##### PAGE TEXT

# Association Rule Mining for 2020 Season

## Preprocess

In [87]:
import pandas as pd

batters = pd.read_csv("Batters_With_Clusters.csv")
pitchers = pd.read_csv("Pitchers_With_Clusters.csv")

In [88]:
print(batters.columns.tolist())
print(pitchers.columns.tolist())


['year', 'player_id', 'last_name, first_name', 'HitterType2_Group', 'HitterType2', 'ClusteringStats_Group', 'ClusteringStats']
['player_id', 'year', 'last_name, first_name', 'kmeans_quality_cluster', 'quality_archetype', 'impact_cluster', 'impact_archetype']


### Read play data

In [89]:
import pandas as pd

chunksize = 200_000
reader = pd.read_csv("./pitch_level_playbyplay_data/statcast_pitch_by_pitch_2020.csv", chunksize=chunksize)

dfs = []
for chunk in reader:
    dfs.append(chunk)          # or process chunk immediately
df = pd.concat(dfs, ignore_index=True)


In [90]:
print(df.columns.tolist())


['pitch_type', 'game_date', 'release_speed', 'release_pos_x', 'release_pos_z', 'player_name', 'batter', 'pitcher', 'events', 'description', 'spin_dir', 'spin_rate_deprecated', 'break_angle_deprecated', 'break_length_deprecated', 'zone', 'des', 'game_type', 'stand', 'p_throws', 'home_team', 'away_team', 'type', 'hit_location', 'bb_type', 'balls', 'strikes', 'game_year', 'pfx_x', 'pfx_z', 'plate_x', 'plate_z', 'on_3b', 'on_2b', 'on_1b', 'outs_when_up', 'inning', 'inning_topbot', 'hc_x', 'hc_y', 'tfs_deprecated', 'tfs_zulu_deprecated', 'umpire', 'sv_id', 'vx0', 'vy0', 'vz0', 'ax', 'ay', 'az', 'sz_top', 'sz_bot', 'hit_distance_sc', 'launch_speed', 'launch_angle', 'effective_speed', 'release_spin_rate', 'release_extension', 'game_pk', 'fielder_2', 'fielder_3', 'fielder_4', 'fielder_5', 'fielder_6', 'fielder_7', 'fielder_8', 'fielder_9', 'release_pos_y', 'estimated_ba_using_speedangle', 'estimated_woba_using_speedangle', 'woba_value', 'woba_denom', 'babip_value', 'iso_value', 'launch_speed_a

In [91]:
print(df['events'].unique())
print(df['description'].unique()[:50])  # sample first 50
print(df['bb_type'].unique())

##########

THE TASKS:
**1.** In the notebook on association rule mining for the 2020 season, what chunk size is set for reading the pitch-by-pitch play data?
**2.** Resume the notebook on association rule mining for the 2020 season, picking up right after its final cell.

##### DATA ROWS

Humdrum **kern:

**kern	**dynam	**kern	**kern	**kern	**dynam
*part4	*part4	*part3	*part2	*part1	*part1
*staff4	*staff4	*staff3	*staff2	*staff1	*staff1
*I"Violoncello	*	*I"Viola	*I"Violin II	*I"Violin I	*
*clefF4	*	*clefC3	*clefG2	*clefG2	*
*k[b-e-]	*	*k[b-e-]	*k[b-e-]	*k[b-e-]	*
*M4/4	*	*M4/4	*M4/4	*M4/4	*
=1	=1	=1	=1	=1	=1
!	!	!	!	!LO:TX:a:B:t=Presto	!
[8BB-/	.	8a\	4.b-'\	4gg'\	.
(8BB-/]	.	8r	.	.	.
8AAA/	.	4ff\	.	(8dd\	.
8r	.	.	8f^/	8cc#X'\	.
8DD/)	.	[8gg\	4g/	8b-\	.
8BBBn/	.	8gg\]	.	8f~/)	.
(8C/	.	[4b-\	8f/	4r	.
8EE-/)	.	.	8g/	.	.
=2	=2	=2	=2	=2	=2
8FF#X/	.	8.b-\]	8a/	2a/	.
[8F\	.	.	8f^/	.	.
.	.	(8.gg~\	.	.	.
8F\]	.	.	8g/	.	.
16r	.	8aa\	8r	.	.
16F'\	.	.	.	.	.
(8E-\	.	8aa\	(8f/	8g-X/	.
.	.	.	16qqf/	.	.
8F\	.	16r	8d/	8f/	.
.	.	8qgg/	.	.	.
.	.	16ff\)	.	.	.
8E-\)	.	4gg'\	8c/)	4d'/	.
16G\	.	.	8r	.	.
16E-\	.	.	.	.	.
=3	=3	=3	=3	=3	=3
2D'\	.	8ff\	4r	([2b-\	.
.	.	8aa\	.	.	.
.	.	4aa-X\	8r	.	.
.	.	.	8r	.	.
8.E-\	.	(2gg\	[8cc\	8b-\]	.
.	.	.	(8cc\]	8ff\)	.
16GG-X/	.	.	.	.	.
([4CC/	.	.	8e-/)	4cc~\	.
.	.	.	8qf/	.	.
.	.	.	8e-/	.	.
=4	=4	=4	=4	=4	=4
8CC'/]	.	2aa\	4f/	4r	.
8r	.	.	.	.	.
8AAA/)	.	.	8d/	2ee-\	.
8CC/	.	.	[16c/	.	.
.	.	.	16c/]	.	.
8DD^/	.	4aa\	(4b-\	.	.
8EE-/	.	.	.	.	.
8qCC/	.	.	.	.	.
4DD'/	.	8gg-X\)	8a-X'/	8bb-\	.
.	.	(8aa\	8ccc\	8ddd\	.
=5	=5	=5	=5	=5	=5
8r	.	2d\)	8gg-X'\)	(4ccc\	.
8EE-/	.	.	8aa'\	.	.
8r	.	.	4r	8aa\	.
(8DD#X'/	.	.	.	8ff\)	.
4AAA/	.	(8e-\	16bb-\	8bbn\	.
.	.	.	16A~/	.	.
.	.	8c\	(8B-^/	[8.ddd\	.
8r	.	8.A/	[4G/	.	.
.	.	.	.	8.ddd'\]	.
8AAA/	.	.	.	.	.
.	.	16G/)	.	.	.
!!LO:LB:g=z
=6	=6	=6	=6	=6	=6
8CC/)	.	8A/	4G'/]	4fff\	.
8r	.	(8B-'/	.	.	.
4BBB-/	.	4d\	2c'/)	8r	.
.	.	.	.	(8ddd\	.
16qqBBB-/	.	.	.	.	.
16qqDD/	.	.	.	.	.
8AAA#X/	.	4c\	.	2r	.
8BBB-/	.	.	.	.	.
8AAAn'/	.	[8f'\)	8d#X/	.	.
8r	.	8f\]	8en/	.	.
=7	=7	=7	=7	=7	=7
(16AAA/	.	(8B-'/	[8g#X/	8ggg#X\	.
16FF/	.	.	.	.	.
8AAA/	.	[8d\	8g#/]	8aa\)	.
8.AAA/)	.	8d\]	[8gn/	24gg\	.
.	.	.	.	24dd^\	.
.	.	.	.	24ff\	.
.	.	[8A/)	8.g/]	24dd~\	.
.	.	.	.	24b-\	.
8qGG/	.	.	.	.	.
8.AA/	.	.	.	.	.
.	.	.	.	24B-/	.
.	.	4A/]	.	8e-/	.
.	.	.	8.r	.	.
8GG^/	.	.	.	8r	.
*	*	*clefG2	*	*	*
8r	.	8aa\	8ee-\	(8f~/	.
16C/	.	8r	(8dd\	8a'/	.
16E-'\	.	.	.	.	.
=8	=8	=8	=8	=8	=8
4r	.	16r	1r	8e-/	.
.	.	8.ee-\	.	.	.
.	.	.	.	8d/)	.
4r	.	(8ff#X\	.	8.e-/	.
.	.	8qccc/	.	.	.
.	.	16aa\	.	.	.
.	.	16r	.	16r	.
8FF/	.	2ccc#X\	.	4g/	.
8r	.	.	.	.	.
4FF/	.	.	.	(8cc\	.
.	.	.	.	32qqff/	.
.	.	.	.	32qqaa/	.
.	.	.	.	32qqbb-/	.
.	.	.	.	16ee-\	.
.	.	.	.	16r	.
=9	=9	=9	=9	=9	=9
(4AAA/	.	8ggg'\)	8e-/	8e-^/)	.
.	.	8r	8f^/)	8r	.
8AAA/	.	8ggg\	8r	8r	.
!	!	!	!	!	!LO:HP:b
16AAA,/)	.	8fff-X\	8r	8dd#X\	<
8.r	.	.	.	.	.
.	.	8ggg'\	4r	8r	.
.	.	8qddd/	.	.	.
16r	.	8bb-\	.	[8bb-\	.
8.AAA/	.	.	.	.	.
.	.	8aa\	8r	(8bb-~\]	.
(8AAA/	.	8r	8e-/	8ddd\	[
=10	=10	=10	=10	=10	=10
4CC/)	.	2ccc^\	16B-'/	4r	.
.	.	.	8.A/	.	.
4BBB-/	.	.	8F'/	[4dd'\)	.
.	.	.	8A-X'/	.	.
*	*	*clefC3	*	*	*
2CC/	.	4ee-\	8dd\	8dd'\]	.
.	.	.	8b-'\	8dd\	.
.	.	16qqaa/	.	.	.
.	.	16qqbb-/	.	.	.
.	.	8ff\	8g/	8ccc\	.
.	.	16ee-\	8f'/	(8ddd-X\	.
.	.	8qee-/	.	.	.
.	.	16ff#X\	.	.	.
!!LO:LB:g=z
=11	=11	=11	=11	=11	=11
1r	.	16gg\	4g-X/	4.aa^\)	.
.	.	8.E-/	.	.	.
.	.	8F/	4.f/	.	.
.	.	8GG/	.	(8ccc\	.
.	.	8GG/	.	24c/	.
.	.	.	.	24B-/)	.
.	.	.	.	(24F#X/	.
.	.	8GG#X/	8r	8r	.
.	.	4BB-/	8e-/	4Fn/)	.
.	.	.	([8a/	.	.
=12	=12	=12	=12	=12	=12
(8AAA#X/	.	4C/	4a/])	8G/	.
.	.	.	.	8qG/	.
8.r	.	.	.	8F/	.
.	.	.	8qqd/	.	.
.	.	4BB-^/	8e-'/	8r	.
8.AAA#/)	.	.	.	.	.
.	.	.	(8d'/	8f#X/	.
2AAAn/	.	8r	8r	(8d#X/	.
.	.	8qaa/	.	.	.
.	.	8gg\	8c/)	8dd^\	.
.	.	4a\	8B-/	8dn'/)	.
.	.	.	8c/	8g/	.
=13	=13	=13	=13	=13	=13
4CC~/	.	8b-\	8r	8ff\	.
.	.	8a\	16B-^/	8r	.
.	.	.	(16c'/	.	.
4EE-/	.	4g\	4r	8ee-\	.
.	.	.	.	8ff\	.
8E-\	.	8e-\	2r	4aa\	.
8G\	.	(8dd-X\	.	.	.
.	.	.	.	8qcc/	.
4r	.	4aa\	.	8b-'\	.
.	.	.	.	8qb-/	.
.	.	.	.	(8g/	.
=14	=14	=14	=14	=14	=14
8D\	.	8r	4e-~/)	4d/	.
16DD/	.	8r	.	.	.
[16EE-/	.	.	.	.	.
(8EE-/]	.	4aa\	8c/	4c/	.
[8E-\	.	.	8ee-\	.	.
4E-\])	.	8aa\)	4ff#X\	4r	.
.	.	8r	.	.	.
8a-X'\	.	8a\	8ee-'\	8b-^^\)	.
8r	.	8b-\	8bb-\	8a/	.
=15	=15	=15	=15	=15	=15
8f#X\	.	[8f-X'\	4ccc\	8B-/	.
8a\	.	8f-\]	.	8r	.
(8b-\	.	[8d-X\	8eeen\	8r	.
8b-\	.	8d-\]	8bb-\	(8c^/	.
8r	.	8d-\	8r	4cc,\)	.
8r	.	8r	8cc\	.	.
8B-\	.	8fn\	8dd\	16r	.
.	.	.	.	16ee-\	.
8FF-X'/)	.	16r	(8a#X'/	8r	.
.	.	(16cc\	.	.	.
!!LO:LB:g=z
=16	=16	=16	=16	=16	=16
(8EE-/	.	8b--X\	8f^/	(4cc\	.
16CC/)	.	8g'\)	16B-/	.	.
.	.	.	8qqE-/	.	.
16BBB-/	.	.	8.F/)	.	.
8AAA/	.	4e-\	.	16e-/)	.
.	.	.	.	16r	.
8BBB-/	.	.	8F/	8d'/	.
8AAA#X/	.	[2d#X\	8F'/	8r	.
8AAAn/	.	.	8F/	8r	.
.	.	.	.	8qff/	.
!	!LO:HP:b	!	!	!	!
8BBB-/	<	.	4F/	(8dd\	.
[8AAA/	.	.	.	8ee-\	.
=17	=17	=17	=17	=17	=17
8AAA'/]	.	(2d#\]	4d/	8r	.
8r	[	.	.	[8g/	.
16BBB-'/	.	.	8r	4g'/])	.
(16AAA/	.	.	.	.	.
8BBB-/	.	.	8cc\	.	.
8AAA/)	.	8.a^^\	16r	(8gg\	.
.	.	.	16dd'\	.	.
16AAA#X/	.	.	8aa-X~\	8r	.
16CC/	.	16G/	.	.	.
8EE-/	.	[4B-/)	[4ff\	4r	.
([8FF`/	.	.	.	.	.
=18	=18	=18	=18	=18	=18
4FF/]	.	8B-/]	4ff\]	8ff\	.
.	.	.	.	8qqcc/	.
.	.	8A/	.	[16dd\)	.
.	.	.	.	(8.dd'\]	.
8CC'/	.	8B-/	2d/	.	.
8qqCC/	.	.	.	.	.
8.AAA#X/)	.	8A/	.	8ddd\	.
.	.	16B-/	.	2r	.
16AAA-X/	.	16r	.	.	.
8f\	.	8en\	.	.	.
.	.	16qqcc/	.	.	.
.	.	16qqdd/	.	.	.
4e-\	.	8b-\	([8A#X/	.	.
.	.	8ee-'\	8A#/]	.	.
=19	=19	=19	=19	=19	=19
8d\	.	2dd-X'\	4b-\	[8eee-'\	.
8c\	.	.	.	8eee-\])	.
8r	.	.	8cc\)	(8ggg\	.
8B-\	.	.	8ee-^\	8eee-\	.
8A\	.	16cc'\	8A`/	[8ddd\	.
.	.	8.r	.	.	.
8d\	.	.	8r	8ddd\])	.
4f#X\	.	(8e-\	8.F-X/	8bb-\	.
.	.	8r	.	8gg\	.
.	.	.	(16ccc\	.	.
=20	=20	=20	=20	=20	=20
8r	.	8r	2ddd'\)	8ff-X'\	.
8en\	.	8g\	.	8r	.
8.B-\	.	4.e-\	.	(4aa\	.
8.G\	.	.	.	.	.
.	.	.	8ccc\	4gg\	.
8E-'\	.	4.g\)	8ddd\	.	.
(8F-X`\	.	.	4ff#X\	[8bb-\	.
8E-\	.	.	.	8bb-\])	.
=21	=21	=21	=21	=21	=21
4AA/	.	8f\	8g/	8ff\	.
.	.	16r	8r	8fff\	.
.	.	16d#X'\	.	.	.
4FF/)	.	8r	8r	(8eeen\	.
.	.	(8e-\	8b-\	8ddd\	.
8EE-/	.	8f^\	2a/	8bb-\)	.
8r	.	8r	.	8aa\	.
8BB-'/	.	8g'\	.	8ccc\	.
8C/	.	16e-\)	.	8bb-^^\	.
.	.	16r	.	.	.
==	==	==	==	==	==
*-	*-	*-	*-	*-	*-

##########

RESULTS OF THE EXERCISE:
**1.** The chunk size is 200_000.

**2.**
['strikeout' nan 'field_out' 'grounded_into_double_play' 'walk' 'home_run'
 'intent_walk' 'double' 'single' 'fielders_choice' 'triple' 'truncated_pa'
 'force_out' 'sac_bunt' 'hit_by_pitch' 'sac_fly' 'fielders_choice_out'
 'double_play' 'strikeout_double_play' 'field_error' 'catcher_interf'
 'sac_fly_double_play' 'triple_play']
['called_strike' 'swinging_strike' 'ball' 'foul' 'hit_into_play'
 'blocked_ball' 'automatic_ball' 'swinging_strike_blocked' 'foul_bunt'
 'foul_tip' 'hit_by_pitch' 'missed_bunt' 'pitchout' 'bunt_foul_tip']
[nan 'fly_ball' 'ground_ball' 'line_drive' 'popup']


In [92]:
import pandas as pd

def make_matchup(stand, p_throws):
    """
    stand: batter handedness ('L' or 'R')
    p_throws: pitcher handedness ('L' or 'R')
    """
    return f"{stand}vs{p_throws}"   # e.g. 'LvsR'

def bucket_count(balls, strikes):
    """
    Bucket balls/strikes into a small number of baseball-meaningful states.
    """
    # Full count first (since it's also two strikes)
    if balls == 3 and strikes == 2:
        return "full"

    # Two strikes (non-full counts)
    if strikes == 2:
        return "two_strikes"

    # Hitter clearly ahead
    if balls - strikes >= 2:
        return "hitter_ahead"

    # Pitcher clearly ahead
    if strikes > balls:
        return "pitcher_ahead"

    # Everything else (0-0, 1-1, 2-1, etc.)
    return "even"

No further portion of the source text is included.